■ EXERCISE REQUIREMENTS ■
Line by line, copy the entries exactly, excluding the pictures.

■ INPUT DATA ■
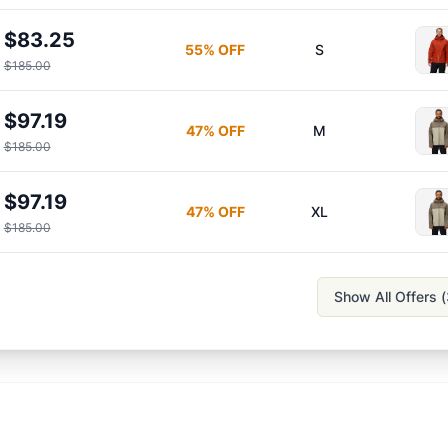
$83.25
55
% OFF
S
$185.00
$97.19
47
% OFF
M
$185.00
$97.19
47
% OFF
XL
$185.00
Show All Offers (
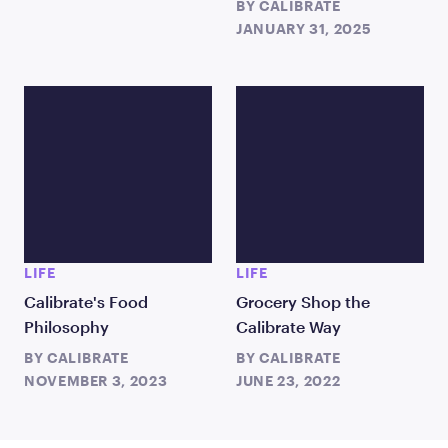
BY
CALIBRATE
JANUARY 31, 2025
LIFE
LIFE
Calibrate's Food
Grocery Shop the
Philosophy
Calibrate Way
BY
CALIBRATE
BY
CALIBRATE
NOVEMBER 3, 2023
JUNE 23, 2022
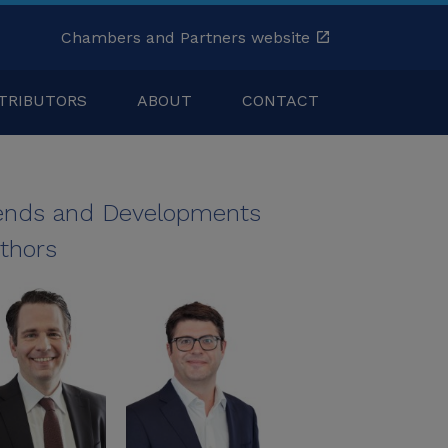
Chambers and Partners website
TRIBUTORS
ABOUT
CONTACT
ends and Developments
thors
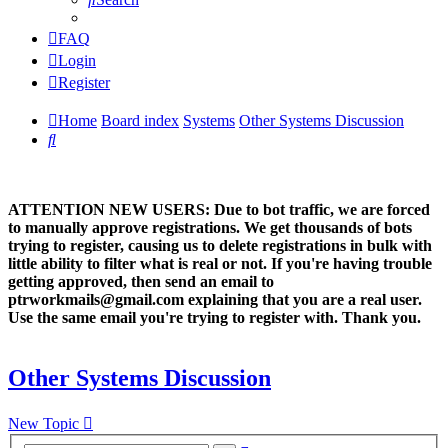
FAQ
Login
Register
Home
Board index
Systems
Other Systems Discussion
Search
ATTENTION NEW USERS: Due to bot traffic, we are forced
to manually approve registrations. We get thousands of bots
trying to register, causing us to delete registrations in bulk with
little ability to filter what is real or not. If you're having trouble
getting approved, then send an email to
ptrworkmails@gmail.com explaining that you are a real user.
Use the same email you're trying to register with. Thank you.
Other Systems Discussion
New Topic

■ RESPONSE TO THE EXERCISE ■
$83.25
55
% OFF
S
$185.00
$97.19
47
% OFF
M
$185.00
$97.19
47
% OFF
XL
$185.00
Show All Offers (
BY
CALIBRATE
JANUARY 31, 2025
LIFE
LIFE
Calibrate's Food
Grocery Shop the
Philosophy
Calibrate Way
BY
CALIBRATE
BY
CALIBRATE
NOVEMBER 3, 2023
JUNE 23, 2022
Chambers and Partners website
TRIBUTORS
ABOUT
CONTACT
ends and Developments
thors
FAQ
Login
Register
Home
Board index
Systems
Other Systems Discussion
Search
ATTENTION NEW USERS: Due to bot traffic, we are forced
to manually approve registrations. We get thousands of bots
trying to register, causing us to delete registrations in bulk with
little ability to filter what is real or not. If you're having trouble
getting approved, then send an email to
ptrworkmails@gmail.com explaining that you are a real user.
Use the same email you're trying to register with. Thank you.
Other Systems Discussion
New Topic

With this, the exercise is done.